(Text shown)

The authors of this paper propose a new and simple technique to automatically design neural networks using policy gradients. The technique involves learning the optimal hyperparameters for an encoder-decoder network used for segmentation with the ACDC dataset. An optimal policy is found by iteratively perturbating a random policy and updating it with the perturbations that yielded the best reward (i.e. Dice index).

# Method

In this method, each hyperparameter is considered a policy. The method starts with a base policy, initialized randomly.

Assume this random policy as \(\pi_0 = \{\theta_1, \theta_2, ..., \theta_N\}\) indicating the hyperparamters of the network. N is the number of hyperparameters.

New policies are generated by applying random perturbations to the policy in each dimension (for each hyperparameter)

Let:

\[P(\pi_0) = \{\pi_1, \pi_2,..., \pi_p\}\]define p random perturbations near \(\pi_0\), where:

\[\pi_i = \pi_0 + \Delta_i \text{ for } i \in \{1, 2,..., p\}\]For each perturbation \(\pi_i\), \(\Delta_i\) is defined as:

\[\Delta_i = \{\delta^1, \delta^2,..., \delta^N\}\]where \(\delta^d\) is a randomly chosen from \(\{-\epsilon^d, 0, +\epsilon^d\}\) with \(d \in \{1, 2,..., N\}\). \(\epsilon\) is the derivative of a function \(y\) with respects to \(x\). These functions are the learnable hyperparameters for each layer:

- Number of filters: \(y_{NF} = 16x_{NF} + 16 \text{ with } x_{NF} = \{1, 2,..., 12\}\)

(End Text shown)
(Entries provided)

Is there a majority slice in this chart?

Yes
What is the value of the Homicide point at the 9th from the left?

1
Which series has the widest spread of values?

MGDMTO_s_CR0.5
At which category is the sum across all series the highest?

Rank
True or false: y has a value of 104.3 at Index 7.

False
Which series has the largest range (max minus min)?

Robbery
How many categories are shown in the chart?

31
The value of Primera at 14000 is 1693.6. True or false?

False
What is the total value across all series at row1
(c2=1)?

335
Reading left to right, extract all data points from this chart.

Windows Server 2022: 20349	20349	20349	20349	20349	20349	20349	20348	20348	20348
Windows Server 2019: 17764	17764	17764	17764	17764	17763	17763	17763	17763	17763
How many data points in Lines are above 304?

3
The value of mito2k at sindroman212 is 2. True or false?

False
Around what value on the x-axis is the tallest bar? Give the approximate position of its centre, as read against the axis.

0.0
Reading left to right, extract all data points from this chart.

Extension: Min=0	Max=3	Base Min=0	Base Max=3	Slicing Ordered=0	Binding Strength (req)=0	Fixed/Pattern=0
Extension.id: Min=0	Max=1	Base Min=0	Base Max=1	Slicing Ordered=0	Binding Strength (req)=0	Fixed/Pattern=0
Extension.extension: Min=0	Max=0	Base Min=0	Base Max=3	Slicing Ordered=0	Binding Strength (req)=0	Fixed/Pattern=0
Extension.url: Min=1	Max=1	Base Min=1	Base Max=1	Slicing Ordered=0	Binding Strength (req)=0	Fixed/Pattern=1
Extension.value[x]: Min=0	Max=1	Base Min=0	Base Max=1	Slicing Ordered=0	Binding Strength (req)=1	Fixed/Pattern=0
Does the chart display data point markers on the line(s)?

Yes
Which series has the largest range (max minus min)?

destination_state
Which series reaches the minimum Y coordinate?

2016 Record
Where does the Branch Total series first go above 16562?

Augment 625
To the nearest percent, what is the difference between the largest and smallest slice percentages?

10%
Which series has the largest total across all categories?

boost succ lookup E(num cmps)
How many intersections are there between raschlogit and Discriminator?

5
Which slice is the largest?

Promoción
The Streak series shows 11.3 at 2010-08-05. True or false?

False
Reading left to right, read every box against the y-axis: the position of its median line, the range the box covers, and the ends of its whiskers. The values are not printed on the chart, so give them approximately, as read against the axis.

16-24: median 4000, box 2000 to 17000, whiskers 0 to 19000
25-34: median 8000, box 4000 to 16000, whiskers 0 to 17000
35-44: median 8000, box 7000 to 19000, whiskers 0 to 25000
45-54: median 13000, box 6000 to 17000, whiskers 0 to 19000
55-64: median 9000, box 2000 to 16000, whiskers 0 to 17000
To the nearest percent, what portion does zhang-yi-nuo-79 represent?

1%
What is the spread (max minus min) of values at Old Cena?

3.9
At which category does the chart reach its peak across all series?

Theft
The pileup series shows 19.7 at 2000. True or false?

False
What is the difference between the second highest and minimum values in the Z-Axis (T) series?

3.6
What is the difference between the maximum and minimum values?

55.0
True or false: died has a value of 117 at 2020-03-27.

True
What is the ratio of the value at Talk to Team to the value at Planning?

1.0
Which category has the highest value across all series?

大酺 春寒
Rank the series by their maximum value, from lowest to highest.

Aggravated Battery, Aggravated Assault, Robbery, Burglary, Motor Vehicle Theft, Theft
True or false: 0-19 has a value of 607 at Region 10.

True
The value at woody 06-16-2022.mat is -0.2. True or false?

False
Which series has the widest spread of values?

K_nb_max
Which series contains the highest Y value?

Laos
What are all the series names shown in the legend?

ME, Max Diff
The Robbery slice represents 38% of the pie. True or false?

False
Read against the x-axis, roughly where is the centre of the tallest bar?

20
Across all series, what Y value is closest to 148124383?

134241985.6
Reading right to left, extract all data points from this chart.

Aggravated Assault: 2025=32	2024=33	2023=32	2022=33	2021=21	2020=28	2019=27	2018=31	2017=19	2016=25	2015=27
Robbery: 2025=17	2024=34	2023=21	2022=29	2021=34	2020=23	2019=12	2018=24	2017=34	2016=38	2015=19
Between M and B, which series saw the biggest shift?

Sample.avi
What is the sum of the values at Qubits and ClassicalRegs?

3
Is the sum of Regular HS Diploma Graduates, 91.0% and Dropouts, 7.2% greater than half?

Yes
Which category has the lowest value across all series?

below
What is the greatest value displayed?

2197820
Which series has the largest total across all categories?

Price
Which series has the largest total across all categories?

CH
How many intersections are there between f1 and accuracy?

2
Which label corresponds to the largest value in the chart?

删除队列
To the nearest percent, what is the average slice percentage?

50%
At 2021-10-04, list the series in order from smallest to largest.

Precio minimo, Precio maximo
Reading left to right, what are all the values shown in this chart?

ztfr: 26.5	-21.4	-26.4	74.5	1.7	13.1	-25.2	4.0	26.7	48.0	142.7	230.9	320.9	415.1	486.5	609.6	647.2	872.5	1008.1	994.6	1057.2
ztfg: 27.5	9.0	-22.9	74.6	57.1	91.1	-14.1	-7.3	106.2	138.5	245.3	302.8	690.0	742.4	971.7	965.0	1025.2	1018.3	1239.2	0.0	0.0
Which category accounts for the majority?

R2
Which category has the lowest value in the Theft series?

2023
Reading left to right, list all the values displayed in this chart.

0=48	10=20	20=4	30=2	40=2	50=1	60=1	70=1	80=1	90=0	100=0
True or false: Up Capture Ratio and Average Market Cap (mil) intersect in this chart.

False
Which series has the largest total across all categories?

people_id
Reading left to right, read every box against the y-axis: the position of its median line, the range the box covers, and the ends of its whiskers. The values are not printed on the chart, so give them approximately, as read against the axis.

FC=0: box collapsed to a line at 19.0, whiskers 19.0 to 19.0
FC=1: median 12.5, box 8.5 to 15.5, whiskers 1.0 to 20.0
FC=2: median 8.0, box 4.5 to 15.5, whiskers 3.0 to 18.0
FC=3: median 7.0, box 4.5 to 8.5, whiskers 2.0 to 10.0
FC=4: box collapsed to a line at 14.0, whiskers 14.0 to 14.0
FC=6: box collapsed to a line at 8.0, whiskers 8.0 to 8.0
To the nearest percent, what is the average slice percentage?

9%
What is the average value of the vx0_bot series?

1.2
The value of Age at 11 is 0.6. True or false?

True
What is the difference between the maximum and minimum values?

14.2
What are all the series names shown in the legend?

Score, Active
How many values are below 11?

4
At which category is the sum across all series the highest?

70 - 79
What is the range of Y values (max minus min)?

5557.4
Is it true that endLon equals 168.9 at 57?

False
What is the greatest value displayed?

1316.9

(End Entries provided)

Problem to work on — Please write out the stretch of the neural network design text above from "In this method, each" through "number of hyperparameters.", word for word.

Task output —
In this method, each hyperparameter is considered a policy. The method starts with a base policy, initialized randomly.

Assume this random policy as \(\pi_0 = \{\theta_1, \theta_2, ..., \theta_N\}\) indicating the hyperparamters of the network. N is the number of hyperparameters.